▶ TEXT EXCERPT:
>>>>
Nevertheless, apart from manufacturing, freeform optics is also challenging in terms of design. There are several methods to tackle this problem. Oliker considered freeform surface as the superposition of portions of ellipsoids (or hyperbolics), each of them responsible for one pair of input-output points [13]. The method is conceptually simple; however, its application is reasonable only in case of noncomplicated grids transformation. Another approach was presented by Muschawek [14] who dealt with irradiance shaping from the perspective of wavefronts tailoring. Unfortunately, insufficient computational details were given to reproduce this methodology by other researchers. Another approach is a well-known SMS (simultaneous multiple surfaces) method which was proposed by Minano [15, 16]. The algorithm allows design of single lens with freeform surfaces on both sides. Although it is very efficient method in terms of short distance light transfer optimization, the precision of output wavefront tailoring, especially in case of significant difference between input and output irradiance footprint, is questionable from technological point of view due to limited thickness of reasonably fabricated single lens. In [17], it is demonstrated that freeform lens design can lead to Poisson partial differential equation. The validity of such simplification however is limited to subtle irradiance redistribution. More universal methodology is based on optimal mass transportation and corresponding elliptic Monge–Ampere partial differential equation [18–20] which allows design of single freeform surface capable of creating arbitrary irradiance transformation. In most cases, however, the presented solutions deal only with desired irradiance to be obtained at the fixed output plane. There are few recent papers dealing with the controlled transformation of both irradiance and wavefront [21–24]; however the applied mathematical approaches are based also on optimal mass transportation and corresponding ray mapping.

The presented algorithm differs from all the discussed methods, since it is based purely on ray propagation and ray-distribution-to-irradiance transformations. Each irradiance transformation can be considered in the geometrical optics domain as a specific ray mapping. In 1D case, which can be associated with rotationally or translationally symmetric optical systems, for each transformation there is unique corresponding ray mapping. Its derivation, based in 1D integration, is trivial. In 2D case, the problem becomes more complicated. First of all, each irradiance transformation corresponds to infinite number of ray mappings. It is not difficult to calculate some of those mappings, for example, from differential energy conservation rules; however, the resultant mapping will not probably be integrable. It means that the corresponding refractive or reflective optical surface associated with such mapping will have to be discontinuous and thus hard to manufacture. Integrability condition of optical surface ensures its continuity and is fundamental requirement for fabrication possibility.

In this paper, we deal not only with irradiance, but also with wavefront shaping. By controlling the wavefront, it is possible to dictate how the beam has to propagate beyond the plane of prescribed irradiance. For example, imposing a flat wavefront is associated with beam collimation; the irradiance pattern will remain (in geometrical approximation) unchanged upon propagation. The discussed methodology deals with general beam shapers, composed of two plano-freeform lenses (Figure 1). The first freeform lens realizes integrable ray mapping associated with desired irradiance transformation, and the second lens is responsible for wavefront shaping.
<<<<
▶ AVAILABLE RECORDS:
>>>>
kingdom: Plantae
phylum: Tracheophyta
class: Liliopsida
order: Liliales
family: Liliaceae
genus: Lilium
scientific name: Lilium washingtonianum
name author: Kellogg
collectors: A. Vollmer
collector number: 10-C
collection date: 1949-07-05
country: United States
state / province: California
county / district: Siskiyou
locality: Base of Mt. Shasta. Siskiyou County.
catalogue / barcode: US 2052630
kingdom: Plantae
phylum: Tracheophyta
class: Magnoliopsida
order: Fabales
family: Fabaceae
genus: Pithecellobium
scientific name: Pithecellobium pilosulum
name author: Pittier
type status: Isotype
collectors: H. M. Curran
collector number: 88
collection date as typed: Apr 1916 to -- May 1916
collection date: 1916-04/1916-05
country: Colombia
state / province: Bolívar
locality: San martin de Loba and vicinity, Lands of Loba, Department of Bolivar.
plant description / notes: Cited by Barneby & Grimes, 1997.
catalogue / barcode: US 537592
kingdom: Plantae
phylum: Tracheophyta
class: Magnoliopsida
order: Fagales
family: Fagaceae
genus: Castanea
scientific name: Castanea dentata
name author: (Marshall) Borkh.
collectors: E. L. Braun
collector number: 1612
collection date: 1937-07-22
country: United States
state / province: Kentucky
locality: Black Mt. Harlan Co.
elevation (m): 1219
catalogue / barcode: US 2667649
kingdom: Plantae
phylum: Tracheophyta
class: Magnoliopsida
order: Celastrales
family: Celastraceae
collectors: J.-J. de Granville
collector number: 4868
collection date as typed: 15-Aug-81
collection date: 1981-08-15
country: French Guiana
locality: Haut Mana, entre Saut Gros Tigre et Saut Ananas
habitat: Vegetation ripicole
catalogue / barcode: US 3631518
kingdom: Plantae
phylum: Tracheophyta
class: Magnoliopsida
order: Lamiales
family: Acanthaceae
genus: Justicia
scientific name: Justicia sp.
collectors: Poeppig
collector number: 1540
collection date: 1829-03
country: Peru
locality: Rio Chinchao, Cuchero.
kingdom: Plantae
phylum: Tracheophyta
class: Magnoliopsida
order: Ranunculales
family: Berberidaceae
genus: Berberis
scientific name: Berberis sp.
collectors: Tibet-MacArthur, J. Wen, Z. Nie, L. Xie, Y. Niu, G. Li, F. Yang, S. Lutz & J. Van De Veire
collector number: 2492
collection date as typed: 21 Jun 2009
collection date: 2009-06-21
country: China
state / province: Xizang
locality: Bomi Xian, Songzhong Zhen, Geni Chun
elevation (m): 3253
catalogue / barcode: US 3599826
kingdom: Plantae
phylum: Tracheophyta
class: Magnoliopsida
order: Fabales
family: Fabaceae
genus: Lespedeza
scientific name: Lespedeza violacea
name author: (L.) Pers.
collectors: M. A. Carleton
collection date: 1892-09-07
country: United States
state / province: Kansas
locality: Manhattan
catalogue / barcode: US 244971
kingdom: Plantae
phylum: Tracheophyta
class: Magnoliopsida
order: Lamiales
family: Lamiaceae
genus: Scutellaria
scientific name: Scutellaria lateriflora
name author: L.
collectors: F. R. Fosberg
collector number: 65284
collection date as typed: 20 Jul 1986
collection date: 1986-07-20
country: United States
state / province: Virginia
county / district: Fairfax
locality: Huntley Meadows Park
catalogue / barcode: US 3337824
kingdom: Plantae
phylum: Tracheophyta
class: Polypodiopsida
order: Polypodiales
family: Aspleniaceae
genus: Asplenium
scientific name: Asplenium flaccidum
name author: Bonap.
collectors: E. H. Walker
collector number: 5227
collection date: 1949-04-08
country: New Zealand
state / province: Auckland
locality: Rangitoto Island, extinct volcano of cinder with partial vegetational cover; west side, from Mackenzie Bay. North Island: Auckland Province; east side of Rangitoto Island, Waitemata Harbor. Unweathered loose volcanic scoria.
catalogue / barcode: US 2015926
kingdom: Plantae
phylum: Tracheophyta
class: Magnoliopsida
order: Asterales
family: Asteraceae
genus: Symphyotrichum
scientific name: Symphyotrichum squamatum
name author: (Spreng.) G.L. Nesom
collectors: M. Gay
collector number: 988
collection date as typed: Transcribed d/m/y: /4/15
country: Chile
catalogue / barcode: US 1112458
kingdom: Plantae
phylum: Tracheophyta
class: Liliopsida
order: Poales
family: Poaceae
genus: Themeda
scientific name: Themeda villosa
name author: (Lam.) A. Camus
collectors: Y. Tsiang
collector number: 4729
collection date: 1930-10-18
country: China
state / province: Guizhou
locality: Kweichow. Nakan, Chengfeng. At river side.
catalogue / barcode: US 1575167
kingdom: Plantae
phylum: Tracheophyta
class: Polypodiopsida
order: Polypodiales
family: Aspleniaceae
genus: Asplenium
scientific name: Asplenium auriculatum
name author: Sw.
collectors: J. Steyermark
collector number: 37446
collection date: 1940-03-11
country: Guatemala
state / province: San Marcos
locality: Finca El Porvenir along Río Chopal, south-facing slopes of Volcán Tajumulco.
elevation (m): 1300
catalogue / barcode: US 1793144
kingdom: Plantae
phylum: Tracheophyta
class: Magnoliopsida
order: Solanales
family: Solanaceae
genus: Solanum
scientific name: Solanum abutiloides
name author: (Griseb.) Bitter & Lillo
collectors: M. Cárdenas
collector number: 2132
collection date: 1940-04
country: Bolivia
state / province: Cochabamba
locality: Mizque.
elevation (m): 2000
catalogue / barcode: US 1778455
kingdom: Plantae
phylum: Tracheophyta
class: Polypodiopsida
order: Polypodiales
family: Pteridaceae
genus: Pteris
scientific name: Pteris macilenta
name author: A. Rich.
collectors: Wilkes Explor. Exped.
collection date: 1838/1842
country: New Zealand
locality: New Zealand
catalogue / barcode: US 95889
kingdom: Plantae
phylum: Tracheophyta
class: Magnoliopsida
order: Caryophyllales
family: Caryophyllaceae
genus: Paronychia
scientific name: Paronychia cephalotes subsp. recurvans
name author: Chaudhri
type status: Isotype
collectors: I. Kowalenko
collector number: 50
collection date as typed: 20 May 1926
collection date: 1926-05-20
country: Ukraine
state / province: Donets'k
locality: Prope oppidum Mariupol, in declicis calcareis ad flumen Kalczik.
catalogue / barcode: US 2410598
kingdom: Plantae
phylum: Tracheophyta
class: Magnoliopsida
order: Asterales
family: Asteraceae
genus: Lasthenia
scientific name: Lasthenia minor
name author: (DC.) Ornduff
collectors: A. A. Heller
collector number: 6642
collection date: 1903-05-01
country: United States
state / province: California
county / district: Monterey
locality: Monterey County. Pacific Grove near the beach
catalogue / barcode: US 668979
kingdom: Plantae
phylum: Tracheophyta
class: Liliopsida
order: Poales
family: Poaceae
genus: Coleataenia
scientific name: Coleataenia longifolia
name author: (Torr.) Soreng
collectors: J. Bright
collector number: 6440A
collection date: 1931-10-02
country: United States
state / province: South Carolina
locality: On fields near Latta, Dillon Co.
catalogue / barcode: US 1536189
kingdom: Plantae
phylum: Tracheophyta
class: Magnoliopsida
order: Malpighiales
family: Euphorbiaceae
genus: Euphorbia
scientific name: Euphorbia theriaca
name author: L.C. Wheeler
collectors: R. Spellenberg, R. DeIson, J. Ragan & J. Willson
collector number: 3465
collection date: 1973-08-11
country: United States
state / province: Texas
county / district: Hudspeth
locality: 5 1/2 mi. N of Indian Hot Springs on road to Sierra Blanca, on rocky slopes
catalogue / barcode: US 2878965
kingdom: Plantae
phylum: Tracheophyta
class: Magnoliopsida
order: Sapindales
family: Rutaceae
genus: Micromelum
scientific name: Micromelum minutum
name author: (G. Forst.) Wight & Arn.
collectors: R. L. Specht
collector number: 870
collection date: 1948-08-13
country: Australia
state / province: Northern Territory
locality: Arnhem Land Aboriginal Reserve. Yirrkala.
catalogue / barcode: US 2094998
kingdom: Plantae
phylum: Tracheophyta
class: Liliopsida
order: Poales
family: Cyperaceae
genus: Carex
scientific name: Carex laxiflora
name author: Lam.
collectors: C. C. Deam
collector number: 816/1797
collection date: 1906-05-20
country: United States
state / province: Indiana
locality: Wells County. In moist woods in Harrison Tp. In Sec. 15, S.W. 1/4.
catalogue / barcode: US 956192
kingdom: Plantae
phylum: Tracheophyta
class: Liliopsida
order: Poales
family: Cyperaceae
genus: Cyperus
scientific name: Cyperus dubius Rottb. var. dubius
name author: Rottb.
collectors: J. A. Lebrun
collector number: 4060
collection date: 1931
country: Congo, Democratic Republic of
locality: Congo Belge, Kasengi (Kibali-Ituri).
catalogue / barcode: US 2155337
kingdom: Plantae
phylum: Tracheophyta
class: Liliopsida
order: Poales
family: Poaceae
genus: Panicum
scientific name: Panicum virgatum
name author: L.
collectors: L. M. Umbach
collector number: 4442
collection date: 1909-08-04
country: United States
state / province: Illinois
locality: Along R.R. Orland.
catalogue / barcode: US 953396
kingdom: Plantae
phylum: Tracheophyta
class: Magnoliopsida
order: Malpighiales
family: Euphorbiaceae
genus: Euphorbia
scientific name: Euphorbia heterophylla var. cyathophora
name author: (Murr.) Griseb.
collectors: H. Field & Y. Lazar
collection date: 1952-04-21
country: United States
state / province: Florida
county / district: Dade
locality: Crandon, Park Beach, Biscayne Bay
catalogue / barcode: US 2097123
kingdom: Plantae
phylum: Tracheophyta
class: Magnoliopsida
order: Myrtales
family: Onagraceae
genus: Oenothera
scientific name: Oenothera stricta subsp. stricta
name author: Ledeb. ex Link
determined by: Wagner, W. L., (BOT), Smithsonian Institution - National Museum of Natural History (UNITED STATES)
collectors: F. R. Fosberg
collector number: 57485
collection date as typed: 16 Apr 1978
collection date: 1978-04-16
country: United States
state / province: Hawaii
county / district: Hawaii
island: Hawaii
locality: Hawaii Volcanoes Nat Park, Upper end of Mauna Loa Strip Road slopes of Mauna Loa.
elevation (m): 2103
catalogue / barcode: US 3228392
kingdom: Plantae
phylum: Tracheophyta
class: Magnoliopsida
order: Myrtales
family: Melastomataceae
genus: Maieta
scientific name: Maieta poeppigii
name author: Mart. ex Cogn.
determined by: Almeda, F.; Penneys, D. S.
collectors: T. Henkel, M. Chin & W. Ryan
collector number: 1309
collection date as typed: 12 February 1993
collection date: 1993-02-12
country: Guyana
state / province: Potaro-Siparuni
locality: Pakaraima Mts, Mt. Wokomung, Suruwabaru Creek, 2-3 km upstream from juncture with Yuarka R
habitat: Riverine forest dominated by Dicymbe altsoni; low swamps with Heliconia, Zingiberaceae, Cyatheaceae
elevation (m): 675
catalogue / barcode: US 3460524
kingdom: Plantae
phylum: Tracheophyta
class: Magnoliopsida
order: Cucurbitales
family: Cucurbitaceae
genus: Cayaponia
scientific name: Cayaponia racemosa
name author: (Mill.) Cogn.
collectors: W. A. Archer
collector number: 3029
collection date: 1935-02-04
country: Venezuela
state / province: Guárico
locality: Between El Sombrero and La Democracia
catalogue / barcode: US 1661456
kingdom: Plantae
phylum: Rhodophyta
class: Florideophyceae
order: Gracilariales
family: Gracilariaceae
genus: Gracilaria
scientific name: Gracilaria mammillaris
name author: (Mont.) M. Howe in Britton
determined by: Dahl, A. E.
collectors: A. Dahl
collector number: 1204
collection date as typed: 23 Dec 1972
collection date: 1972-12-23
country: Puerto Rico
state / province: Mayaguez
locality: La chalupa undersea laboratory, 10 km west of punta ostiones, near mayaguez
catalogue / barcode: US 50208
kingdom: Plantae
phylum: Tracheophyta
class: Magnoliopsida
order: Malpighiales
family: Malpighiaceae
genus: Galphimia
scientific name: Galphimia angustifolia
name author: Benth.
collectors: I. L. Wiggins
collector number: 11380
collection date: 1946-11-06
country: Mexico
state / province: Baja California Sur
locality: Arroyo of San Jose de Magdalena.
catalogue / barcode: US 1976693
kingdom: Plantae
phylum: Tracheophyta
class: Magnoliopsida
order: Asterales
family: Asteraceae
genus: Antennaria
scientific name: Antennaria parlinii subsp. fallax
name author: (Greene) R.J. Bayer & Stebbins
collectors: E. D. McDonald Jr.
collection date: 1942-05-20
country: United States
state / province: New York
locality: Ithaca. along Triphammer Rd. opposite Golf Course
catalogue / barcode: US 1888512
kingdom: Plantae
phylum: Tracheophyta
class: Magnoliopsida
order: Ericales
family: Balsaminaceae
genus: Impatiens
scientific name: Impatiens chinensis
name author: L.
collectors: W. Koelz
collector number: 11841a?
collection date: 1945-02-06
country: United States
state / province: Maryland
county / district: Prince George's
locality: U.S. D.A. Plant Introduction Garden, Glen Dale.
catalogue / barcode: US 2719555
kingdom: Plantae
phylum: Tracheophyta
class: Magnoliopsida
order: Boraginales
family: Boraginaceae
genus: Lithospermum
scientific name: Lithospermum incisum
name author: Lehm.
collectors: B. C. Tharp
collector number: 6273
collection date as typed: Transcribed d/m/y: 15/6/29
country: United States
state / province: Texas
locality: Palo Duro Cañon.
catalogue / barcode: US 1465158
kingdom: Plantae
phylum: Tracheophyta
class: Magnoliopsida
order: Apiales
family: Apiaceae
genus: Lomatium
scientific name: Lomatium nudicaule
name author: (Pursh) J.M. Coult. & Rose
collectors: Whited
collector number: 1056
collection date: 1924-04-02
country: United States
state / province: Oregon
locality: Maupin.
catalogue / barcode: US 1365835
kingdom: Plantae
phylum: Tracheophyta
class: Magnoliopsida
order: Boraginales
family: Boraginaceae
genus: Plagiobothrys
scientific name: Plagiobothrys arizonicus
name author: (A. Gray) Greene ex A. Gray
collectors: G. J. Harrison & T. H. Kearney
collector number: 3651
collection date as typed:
<<<<
▶ EXERCISE TASK 1:
List the researchers whom the text excerpt on freeform optics design names as having proposed or presented a design method.
▶ EXERCISE TASK 2:
Transcribe the rows exactly, from the first row through the line that contains "collectors: Poeppig".

▶ SOLUTION 1:
Oliker, Muschawek, Minano

▶ SOLUTION 2:
kingdom: Plantae
phylum: Tracheophyta
class: Liliopsida
order: Liliales
family: Liliaceae
genus: Lilium
scientific name: Lilium washingtonianum
name author: Kellogg
collectors: A. Vollmer
collector number: 10-C
collection date: 1949-07-05
country: United States
state / province: California
county / district: Siskiyou
locality: Base of Mt. Shasta. Siskiyou County.
catalogue / barcode: US 2052630
kingdom: Plantae
phylum: Tracheophyta
class: Magnoliopsida
order: Fabales
family: Fabaceae
genus: Pithecellobium
scientific name: Pithecellobium pilosulum
name author: Pittier
type status: Isotype
collectors: H. M. Curran
collector number: 88
collection date as typed: Apr 1916 to -- May 1916
collection date: 1916-04/1916-05
country: Colombia
state / province: Bolívar
locality: San martin de Loba and vicinity, Lands of Loba, Department of Bolivar.
plant description / notes: Cited by Barneby & Grimes, 1997.
catalogue / barcode: US 537592
kingdom: Plantae
phylum: Tracheophyta
class: Magnoliopsida
order: Fagales
family: Fagaceae
genus: Castanea
scientific name: Castanea dentata
name author: (Marshall) Borkh.
collectors: E. L. Braun
collector number: 1612
collection date: 1937-07-22
country: United States
state / province: Kentucky
locality: Black Mt. Harlan Co.
elevation (m): 1219
catalogue / barcode: US 2667649
kingdom: Plantae
phylum: Tracheophyta
class: Magnoliopsida
order: Celastrales
family: Celastraceae
collectors: J.-J. de Granville
collector number: 4868
collection date as typed: 15-Aug-81
collection date: 1981-08-15
country: French Guiana
locality: Haut Mana, entre Saut Gros Tigre et Saut Ananas
habitat: Vegetation ripicole
catalogue / barcode: US 3631518
kingdom: Plantae
phylum: Tracheophyta
class: Magnoliopsida
order: Lamiales
family: Acanthaceae
genus: Justicia
scientific name: Justicia sp.
collectors: Poeppig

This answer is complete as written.